__The tasks__.
a) From the QNN setup guide, write out the part that opens with the words containing "source mllm/src/backends/qnn/HexagonSDK/setup_sdk_env.source" and closes with "chunk pipeline prefilling.".
b) According to the QNN setup guide, which file holds the demo of the Module API?
c) Carry on the QNN setup guide from the point where it stops.

Version requirements:

  • QNN: Linux v2.20
  • Hexagon SDK: Linux 5.5.0.1 (Some accounts may have no permission to access this SDK and may need to contact Qualcomm for support.)

After downloading and installing the two SDKs use "qpm-cli", copy the SDK directories into the following paths:

  • mllm/src/backends/qnn/qualcomm_ai_engine_direct_220/
  • mllm/src/backends/qnn/HexagonSDK/

Op Package Compile

To use QNN offload, the CPU & HTP QNN op package are needed, the following scripts will build QNN op package needed by the project.

export QNN_SDK_ROOT=mllm/src/backends/qnn/qualcomm_ai_engine_direct_220/
export ANDROID_NDK_ROOT=/path/to/your/ndk
export PATH=$PATH:$ANDROID_NDK_ROOT

source mllm/src/backends/qnn/HexagonSDK/setup_sdk_env.source
source $QNN_SDK_ROOT/bin/envsetup.sh

cd mllm/src/backends/qnn/LLaMAOpPackageHtp/LLaMAPackage/
make htp_aarch64 && make htp_v75

Build & Rung

Build the target with QNN backend.

cd ../script
./build_qnn_android.sh

Currently, there are two style of modeling, the Module API and the old implementation. The demo of the Module API is in examples/demo_qwen_npu.cpp which is in a user friendly style, and the old implementation is in examples/main_qwen_npu.cpp which supports the chunk pipeline prefilling.

__Record excerpts__.

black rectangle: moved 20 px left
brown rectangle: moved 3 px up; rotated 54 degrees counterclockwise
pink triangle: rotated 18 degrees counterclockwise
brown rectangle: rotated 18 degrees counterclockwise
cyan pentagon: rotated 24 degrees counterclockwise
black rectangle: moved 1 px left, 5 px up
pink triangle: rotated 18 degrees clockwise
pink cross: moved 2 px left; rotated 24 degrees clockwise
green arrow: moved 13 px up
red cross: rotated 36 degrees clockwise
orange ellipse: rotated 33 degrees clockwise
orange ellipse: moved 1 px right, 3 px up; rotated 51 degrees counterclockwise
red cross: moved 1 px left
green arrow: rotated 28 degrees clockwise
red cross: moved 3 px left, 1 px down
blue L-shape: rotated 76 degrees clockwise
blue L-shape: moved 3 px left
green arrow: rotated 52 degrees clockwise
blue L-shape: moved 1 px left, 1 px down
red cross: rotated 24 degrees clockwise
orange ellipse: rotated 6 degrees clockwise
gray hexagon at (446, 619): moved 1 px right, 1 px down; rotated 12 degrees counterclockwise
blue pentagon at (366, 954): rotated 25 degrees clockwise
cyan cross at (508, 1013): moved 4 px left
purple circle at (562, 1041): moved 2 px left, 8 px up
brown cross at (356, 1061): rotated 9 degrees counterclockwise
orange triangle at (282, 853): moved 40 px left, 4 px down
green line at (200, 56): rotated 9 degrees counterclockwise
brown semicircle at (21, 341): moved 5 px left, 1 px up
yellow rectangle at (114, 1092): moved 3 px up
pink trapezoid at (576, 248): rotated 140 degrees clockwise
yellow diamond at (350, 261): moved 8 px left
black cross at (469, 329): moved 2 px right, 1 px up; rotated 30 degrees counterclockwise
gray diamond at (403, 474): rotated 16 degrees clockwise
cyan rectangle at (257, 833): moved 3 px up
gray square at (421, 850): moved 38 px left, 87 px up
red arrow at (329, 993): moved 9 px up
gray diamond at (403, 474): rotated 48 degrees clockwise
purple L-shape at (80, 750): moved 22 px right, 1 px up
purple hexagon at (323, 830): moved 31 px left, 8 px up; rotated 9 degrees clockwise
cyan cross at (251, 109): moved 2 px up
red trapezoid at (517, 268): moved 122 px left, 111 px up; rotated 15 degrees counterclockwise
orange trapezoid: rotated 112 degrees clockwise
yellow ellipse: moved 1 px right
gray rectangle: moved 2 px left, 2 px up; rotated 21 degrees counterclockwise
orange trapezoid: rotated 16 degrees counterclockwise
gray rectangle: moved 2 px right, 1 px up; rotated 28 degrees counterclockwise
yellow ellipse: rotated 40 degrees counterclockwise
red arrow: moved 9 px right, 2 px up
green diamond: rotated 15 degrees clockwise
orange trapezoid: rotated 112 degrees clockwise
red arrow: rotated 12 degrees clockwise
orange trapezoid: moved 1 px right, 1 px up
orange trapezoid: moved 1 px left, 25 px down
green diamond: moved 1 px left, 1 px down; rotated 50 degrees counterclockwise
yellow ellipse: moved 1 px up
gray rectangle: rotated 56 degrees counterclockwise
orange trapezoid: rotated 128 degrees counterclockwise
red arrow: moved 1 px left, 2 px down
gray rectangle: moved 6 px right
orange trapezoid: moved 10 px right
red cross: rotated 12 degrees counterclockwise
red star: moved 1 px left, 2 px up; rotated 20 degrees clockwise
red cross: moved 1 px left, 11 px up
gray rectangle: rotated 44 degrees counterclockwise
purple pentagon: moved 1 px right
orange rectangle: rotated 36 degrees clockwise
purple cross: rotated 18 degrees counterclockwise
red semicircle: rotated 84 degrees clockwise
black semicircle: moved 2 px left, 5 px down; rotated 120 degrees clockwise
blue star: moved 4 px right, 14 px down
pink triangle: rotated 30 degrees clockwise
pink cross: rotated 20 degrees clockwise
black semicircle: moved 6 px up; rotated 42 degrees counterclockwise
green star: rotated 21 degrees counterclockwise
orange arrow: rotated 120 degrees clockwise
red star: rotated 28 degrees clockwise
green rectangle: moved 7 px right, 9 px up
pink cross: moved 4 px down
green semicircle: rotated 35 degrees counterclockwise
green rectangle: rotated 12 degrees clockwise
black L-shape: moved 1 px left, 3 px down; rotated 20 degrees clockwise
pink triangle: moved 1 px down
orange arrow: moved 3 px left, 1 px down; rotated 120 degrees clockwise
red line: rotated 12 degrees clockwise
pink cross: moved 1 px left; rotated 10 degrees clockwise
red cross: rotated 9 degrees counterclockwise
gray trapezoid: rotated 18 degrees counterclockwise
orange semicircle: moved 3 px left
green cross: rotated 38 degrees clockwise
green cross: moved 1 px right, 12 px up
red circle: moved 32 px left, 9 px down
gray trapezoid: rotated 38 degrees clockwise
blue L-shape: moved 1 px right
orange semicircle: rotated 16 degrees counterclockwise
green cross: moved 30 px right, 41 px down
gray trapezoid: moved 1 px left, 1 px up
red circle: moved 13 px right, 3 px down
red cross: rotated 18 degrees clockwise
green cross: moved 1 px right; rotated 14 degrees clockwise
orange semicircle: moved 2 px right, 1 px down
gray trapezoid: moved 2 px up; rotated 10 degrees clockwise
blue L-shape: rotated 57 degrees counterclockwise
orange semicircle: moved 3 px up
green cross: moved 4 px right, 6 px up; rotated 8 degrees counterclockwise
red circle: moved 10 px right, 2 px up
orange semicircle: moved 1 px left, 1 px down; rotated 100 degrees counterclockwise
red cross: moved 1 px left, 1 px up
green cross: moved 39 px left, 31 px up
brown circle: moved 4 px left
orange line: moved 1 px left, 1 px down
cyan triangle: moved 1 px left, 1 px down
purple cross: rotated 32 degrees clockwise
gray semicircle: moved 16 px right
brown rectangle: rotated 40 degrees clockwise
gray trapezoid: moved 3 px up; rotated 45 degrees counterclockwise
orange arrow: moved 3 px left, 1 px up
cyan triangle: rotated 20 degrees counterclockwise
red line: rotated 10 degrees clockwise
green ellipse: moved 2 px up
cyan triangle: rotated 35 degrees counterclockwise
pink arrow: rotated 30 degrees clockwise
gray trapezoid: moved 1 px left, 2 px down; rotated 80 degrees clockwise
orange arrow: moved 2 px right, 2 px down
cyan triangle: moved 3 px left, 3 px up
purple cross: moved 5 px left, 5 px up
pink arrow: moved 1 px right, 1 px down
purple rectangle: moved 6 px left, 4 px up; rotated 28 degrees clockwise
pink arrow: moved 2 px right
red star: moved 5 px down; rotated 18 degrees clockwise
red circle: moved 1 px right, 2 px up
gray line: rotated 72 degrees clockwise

__Answers by task__.
a)
source mllm/src/backends/qnn/HexagonSDK/setup_sdk_env.source
source $QNN_SDK_ROOT/bin/envsetup.sh

cd mllm/src/backends/qnn/LLaMAOpPackageHtp/LLaMAPackage/
make htp_aarch64 && make htp_v75

Build & Rung

Build the target with QNN backend.

cd ../script
./build_qnn_android.sh

Currently, there are two style of modeling, the Module API and the old implementation. The demo of the Module API is in examples/demo_qwen_npu.cpp which is in a user friendly style, and the old implementation is in examples/main_qwen_npu.cpp which supports the chunk pipeline prefilling.

b) examples/demo_qwen_npu.cpp

c)
Download the model from here, or using the following instructions

mkdir ../models && cd ../models
# Download int8 model used by npu & q4k model used by cpu
wget https://huggingface.co/mllmTeam/qwen-1.5-1.8b-chat-mllm/resolve/main/qwen-1.5-1.8b-chat-int8.mllm?download=true  -O qwen-1.5-1.8b-chat-int8.mllm
wget https://huggingface.co/mllmTeam/qwen-1.5-1.8b-chat-mllm/resolve/main/qwen-1.5-1.8b-chat-q4k.mllm?download=true  -O qwen-1.5-1.8b-chat-q4k.mllm

Run on an android phone with at least 16GB of memory.

cd ../script
./run_qwen_npu.sh

There are two arguments in the executable. -s is for the sequence length of prefilling, the default value is 64 in the demo we provided. -c for type of QNN prefilling options, when it is set to 1, the input will be splited into many chunks of sequence 256 and be executed in a pipeline. When it is set to 0, the input will be executed in one chunk.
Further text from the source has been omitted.